We lived in a large house, but we never thought of ourselves as rich kids. We were brought up to know the value of a dollar and to appreciate the importance of hard work.
Growing up, the most important influence on me was my father. Fred Trump was born in New Jersey in 1905. His father, who came here from Sweden as a child, owned a moderately successful restaurant, but he was also a hard liver and a hard drinker. He died when my father was 11 years old.
During high school, my father began taking night classes in carpentry, plan-reading and estimating, figuring that if he learned a trade, he’d always be able to make a living. By the age of 16, he’d built his first structure, a two-car frame garage. Few homes had attached garages at the time, and my father was able to establish a very good business building prefabricated garages for $50 each.

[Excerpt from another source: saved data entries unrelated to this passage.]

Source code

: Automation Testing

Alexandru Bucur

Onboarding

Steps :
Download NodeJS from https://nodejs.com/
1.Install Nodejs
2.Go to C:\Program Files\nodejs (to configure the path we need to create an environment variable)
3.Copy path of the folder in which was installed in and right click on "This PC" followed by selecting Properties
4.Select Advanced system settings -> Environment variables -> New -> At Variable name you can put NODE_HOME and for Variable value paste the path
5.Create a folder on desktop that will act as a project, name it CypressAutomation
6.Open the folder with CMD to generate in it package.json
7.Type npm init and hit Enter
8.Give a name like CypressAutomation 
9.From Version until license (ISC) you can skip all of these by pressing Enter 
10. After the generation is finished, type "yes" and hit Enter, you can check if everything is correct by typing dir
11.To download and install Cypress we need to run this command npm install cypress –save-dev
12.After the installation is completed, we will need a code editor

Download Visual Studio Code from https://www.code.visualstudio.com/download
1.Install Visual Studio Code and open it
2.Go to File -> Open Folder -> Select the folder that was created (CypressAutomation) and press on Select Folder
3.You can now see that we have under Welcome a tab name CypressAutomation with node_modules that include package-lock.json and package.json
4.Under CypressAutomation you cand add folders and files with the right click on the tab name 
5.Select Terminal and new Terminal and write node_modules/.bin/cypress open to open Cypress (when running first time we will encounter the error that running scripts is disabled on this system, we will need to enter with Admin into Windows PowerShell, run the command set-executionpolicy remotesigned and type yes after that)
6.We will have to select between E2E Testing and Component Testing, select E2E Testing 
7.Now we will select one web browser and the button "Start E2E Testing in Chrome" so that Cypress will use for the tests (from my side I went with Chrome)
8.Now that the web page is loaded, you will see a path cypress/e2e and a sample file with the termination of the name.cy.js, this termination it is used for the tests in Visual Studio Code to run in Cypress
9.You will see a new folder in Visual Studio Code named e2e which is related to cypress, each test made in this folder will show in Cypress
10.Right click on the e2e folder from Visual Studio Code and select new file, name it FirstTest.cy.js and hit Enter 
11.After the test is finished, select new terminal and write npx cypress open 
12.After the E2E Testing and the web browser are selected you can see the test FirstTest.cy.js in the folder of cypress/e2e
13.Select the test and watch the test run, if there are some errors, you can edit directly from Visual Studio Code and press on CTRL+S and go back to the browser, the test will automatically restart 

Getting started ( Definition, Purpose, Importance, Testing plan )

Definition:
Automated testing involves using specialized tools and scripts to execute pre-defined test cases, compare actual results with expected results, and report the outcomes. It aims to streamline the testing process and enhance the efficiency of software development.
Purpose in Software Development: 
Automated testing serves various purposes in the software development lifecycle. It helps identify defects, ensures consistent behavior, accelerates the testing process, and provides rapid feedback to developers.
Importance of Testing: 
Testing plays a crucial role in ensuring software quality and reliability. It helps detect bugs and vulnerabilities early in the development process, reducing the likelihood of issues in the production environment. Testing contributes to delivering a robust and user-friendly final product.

Besides being focused and ambitious, my father just plain loved working. From as early as I can remember, he’d say: “The most important thing in life is to love what you’re doing, because that’s the only way you’ll ever be really good at it.”
I learned a lot from him. I learned about toughness in a very tough business. I learned about motivating people, and I learned about competence and efficiency: “Get in, get it done, get it done right, and get out.”
But I also learned very early on that I didn’t want to be in the same business as my father. He did very well building rent-controlled and rent-stabilized housing in Queens and Brooklyn, but it was a tough way to make a buck. I wanted to try something grander, more glamorous and more exciting.
I also realized that if I ever wanted to be known as more than Fred Trump’s son, I was eventually going to have to make my own mark.